HS20
FRUIT BEHAVIOROLOGY IN SWITZERLAND - DESIGNING URBAN RURAL COMMONS
The notion of Urban Rural Commons is understood as the possibility to consider both rural and urban commons, as well as a possible interaction between the two. Students will examine the existing livelihood with ethnographic approach and visualize them by actor network drawings. Then, through drawings and models, the students will propose an architectural project to intervene in the network and establish Urban Rural Commons to define a possible future for the study area.
This year, we focus on designing architecture for livelihoods focused on permanent fruit crops, such as vineyards, apple orchards or chestnut forests. We are aiming to design Urban Rural Commons within the small rural communities and the larger urbanised area and forester a better connection within and between village and urban life. Fruit crops are in many ways important for Switzerland. For example, a typical person in Switzerland consumes more than 15 kilograms of apples and about 40 bottles of wine per year.
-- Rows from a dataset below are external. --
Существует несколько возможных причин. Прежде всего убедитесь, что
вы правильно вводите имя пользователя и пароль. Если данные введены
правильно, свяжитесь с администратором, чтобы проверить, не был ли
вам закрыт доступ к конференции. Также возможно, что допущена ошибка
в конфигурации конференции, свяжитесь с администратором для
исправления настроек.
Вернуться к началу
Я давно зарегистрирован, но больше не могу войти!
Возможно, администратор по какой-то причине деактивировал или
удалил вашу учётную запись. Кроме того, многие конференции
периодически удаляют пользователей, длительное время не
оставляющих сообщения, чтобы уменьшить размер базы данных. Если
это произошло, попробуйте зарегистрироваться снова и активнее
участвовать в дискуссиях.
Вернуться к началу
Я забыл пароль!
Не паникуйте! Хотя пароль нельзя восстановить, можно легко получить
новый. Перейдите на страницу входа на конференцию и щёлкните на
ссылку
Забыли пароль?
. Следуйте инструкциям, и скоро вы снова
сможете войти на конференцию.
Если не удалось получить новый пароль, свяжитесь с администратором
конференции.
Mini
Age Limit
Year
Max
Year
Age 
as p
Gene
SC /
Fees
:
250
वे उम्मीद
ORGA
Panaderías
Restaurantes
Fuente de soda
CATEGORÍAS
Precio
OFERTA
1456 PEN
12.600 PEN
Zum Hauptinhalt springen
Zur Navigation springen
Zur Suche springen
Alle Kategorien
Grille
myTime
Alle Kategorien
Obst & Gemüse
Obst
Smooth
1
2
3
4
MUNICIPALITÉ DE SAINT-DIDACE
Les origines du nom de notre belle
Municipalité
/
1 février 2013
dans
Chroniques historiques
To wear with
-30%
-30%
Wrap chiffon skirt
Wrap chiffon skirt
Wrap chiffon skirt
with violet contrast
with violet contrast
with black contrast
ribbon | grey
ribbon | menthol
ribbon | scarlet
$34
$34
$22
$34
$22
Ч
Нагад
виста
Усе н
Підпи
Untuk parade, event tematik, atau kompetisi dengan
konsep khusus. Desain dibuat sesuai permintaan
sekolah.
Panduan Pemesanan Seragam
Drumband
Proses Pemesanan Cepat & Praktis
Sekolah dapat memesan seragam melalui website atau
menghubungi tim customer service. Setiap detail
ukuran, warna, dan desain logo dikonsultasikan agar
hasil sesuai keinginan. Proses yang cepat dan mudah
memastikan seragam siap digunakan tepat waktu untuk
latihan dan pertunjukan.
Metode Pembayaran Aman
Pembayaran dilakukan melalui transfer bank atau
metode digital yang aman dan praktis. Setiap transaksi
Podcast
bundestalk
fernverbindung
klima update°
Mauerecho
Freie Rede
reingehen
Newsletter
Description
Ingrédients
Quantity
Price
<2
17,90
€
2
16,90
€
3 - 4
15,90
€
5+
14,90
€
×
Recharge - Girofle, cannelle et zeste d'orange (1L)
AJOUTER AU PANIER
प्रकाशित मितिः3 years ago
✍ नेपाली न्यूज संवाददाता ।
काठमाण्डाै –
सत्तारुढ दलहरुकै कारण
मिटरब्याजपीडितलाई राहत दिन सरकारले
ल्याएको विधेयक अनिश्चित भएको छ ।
Besides the nutritional value, fruit has a highly symbolic value in our culture, spanning from ancient stories to modern day politics and everyday rituals. And lastly fruit and the producers, which can be gained by certain processes have a great economic value and massive impact on the areas, where fruit plantations are possible and will usually change entire landscapes.
One of the biggest and most important fruit growing areas and our field of study in the autumn semester will be the lower Valais. There, plantations, retaining walls, irrigation system and other infrastructure have shaped the valley for centuries and fruit plantations reach even within the most urbanised centers.